Por sorte, Cláudia*, esposa de Marcos grávida de cinco meses, não estava no local. “Ainda bem que eu estava no trabalho, se estivesse aqui teria perdido meu bebê”, disse. O casal já denunciou o caso na Defensoria Pública do Rio de Janeiro.
Indícios de execução
A ação na Maré aconteceu exatamente 86 dias depois da chacina do Fallet, quando 14 pessoas foram mortas numa operação da polícia com indícios de execução, ainda sob investigação.
Tanto o caso da Maré quanto o do Fallet seguiram o mesmo roteiro: os policiais entraram nas casas sem se preocupar se havia alguém ali. Em operações do tipo, os PMs invadem as residências sem mandado e matam pessoas nos lugares em que os moradores costumam ter seus almoços de domingo. Quando os donos da casa chegam, encontram tudo revirado, com eletrodomésticos perfurados a balas e rastros de sangue pelas escadas.
Os indícios de execução também não fogem do script.

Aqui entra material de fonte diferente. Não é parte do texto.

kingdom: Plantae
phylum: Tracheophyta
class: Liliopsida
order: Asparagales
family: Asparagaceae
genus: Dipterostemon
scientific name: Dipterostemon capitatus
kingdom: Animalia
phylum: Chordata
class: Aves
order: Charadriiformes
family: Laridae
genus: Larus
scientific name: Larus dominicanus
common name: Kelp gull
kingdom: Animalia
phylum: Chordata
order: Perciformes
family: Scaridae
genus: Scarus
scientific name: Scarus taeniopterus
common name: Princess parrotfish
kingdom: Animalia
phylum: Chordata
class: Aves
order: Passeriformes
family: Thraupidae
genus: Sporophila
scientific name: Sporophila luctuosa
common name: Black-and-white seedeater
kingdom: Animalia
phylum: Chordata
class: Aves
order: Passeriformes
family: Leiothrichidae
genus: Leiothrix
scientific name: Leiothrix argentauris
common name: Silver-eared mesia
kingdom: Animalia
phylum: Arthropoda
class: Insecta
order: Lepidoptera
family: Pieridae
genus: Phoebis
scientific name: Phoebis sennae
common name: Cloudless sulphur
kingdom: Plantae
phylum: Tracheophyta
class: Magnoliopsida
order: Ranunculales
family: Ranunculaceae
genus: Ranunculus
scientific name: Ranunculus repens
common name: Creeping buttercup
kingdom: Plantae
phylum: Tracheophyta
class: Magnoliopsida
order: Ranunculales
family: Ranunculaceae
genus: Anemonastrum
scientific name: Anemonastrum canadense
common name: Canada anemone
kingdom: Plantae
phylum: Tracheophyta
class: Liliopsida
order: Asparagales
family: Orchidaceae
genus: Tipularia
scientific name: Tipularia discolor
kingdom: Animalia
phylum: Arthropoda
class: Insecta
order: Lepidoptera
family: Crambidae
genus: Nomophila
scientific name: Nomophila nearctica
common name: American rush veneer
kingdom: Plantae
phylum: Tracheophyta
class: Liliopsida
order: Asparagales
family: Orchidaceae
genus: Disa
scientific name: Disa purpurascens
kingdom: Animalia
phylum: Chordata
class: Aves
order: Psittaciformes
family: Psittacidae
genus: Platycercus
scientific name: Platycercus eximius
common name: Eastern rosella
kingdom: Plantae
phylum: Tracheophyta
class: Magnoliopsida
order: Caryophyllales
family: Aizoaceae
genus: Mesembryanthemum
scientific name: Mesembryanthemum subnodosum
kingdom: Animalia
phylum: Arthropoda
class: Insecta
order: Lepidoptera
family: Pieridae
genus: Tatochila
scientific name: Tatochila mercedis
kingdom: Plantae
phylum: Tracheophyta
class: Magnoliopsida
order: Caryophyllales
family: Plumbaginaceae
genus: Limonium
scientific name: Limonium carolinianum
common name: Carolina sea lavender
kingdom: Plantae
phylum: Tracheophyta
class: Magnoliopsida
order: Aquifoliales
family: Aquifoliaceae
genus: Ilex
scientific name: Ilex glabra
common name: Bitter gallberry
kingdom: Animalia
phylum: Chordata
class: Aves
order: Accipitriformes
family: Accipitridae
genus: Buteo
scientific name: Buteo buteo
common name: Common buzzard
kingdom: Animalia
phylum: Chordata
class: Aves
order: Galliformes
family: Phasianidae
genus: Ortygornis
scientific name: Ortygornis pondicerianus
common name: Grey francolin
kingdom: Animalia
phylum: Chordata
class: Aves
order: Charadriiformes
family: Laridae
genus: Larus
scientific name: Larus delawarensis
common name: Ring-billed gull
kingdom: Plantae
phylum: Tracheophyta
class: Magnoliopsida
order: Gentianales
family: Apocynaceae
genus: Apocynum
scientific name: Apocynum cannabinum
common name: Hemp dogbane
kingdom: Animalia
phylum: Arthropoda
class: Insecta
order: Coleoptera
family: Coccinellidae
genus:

Na chacina do Fallet, parentes dos mortos afirmam que eles estavam rendidos e foram executados. O número de tiros nas vítimas, os disparos feitos à curta distância e a cena do crime desfeita indicam execução. A Defensoria Pública vê sinais de fuzilamento e tortura. Há relatos de mutilação de corpos, facada e pescoço quebrado.
Ainda seguindo o roteiro, o governador do Rio, Wilson Witzel, defendeu – quase imediatamente depois das operações – a ação da polícia nas duas favelas. “O que aconteceu no Fallet-Fogueteiro foi uma ação legítima da Polícia Militar”, disse Witzel em vídeo publicado no Twitter cinco dias após as mortes. Já sobre a Maré, ele foi ainda mais defensivo. Ao jornal “O Globo“, o governador endossou a ação da Core na Maré: “Se você reclamar da atuação da polícia, é melhor não ter polícia”.
Na Maré, assim como no Fallet, a cena do crime foi desfeita, e os corpos arrastados casa abaixo. Cinco inquéritos da Delegacia de Homicídios, que apuram a ação no Fallet, seguem abertos. É hora de abrir os inquéritos sobre a Maré.
*Os nomes dos moradores foram trocados para preservar a segurança deles.